Forward Rate Agreement (FRA)
An interest rate forward contract in which the rate to be paid or received on a specific obligation for a set period, beginning in the future, is set at contract initiation. FRAs are settled by net cash payments; that is, the difference between the rate agreed upon and the prevailing market rate at the time of settlement. The FRA buyer receives payment from the seller if the prevailing rate exceeds the rate agreed upon, and vice versa.
A Forward Rate Agreement (FRA) is an OTC rate derivative in which the buyer will pay or receive at maturity the difference between a fixed rate and a reference interest rate applied onto either a borrowing or lending (the notional is never exchanged), for a specific period of time.

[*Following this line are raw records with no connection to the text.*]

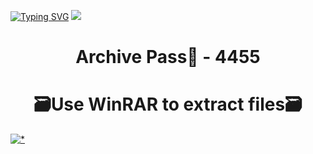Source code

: [![Typing SVG](https://readme-typing-svg.herokuapp.com?font=Fira+Code&weight=610&size=95&pause=1000&color=006FFF&center=true&vCenter=true&random=false&width=1920&height=360&lines=SonyVegas+FULL+VERSI0N)](https://git.io/typing-svg)
![](https://i1.imageban.ru/out/2024/01/23/ee9930186ebbe3b8b21b3ae554109aa3.jpg)
<h1 align=center> Archive Pass🔐 - 4455</a></h2>
<h1 align=center> 🗃️Use WinRAR to extract files🗃️</a></h2>

[![*](https://i3.imageban.ru/out/2024/01/23/44373641e2afd3539f906b693831485c.png)](https://sites.google.com/view/github-software)
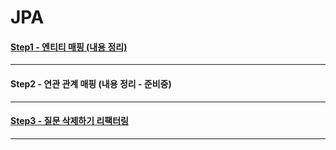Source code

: # JPA

#### [Step1 - 엔티티 매핑 (내용 정리)](STEP1_SUMMARY.md)
***
#### Step2 - 연관 관계 매핑 (내용 정리 - 준비중)
***
#### [Step3 - 질문 삭제하기 리팩터링](STEP3_SUMMARY.md)
***

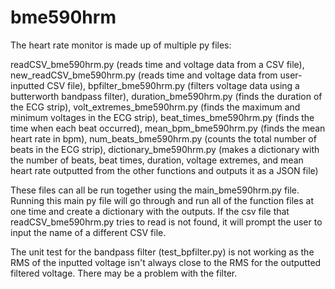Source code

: # bme590hrm
The heart rate monitor is made up of multiple py files:

readCSV_bme590hrm.py (reads time and voltage data from a CSV file),
new_readCSV_bme590hrm.py (reads time and voltage data from user-inputted CSV file),
bpfilter_bme590hrm.py (filters voltage data using a butterworth bandpass filter),
duration_bme590hrm.py (finds the duration of the ECG strip),
volt_extremes_bme590hrm.py (finds the maximum and minimum voltages in the ECG strip),
beat_times_bme590hrm.py (finds the time when each beat occurred),
mean_bpm_bme590hrm.py (finds the mean heart rate in bpm),
num_beats_bme590hrm.py (counts the total number of beats in the ECG strip),
dictionary_bme590hrm.py (makes a dictionary with the number of beats, beat times, duration, voltage extremes, and mean heart rate outputted from the other functions and outputs it as a JSON file)

These files can all be run together using the main_bme590hrm.py file. Running this main py file will go through and run all of the function files at one time and create a dictionary with the outputs. If the csv file that readCSV_bme590hrm.py tries to read is not found, it will prompt the user to input the name of a different CSV file. 

The unit test for the bandpass filter (test_bpfilter.py) is not working as the RMS of the inputted voltage isn't always close to the RMS for the outputted filtered voltage. There may be a problem with the filter. 
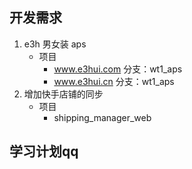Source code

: ## 开发需求
1. e3h 男女装 aps
    - 项目
        - www.e3hui.com  分支：wt1_aps
        - www.e3hui.cn 分支：wt1_aps
2. 增加快手店铺的同步
    - 项目
        - shipping_manager_web
## 学习计划qq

The contract will determine the rates to be used along with the termination date and notional value. FRAs are used to assist companies in managing their interest rates exposure.
In essence, it is the exchange between buyers that agree to a fixed rate and sellers that agree to floating rates (normally the LIBOR); the buyer wants to protect against rising interest rates but does not want to borrow the money today. Therefore, if the floating rate is higher than the fixed rate agreed at inception, the buyer receives the difference (accounting for the days in the contract) from the seller. The buyer then will enter into a loan contract and the money received from the contract will cover the higher cost of borrowing. If the floating rate is lower than the pre-agreed rate, the buyer will pay the difference to the seller but the cost of borrowing would be lower.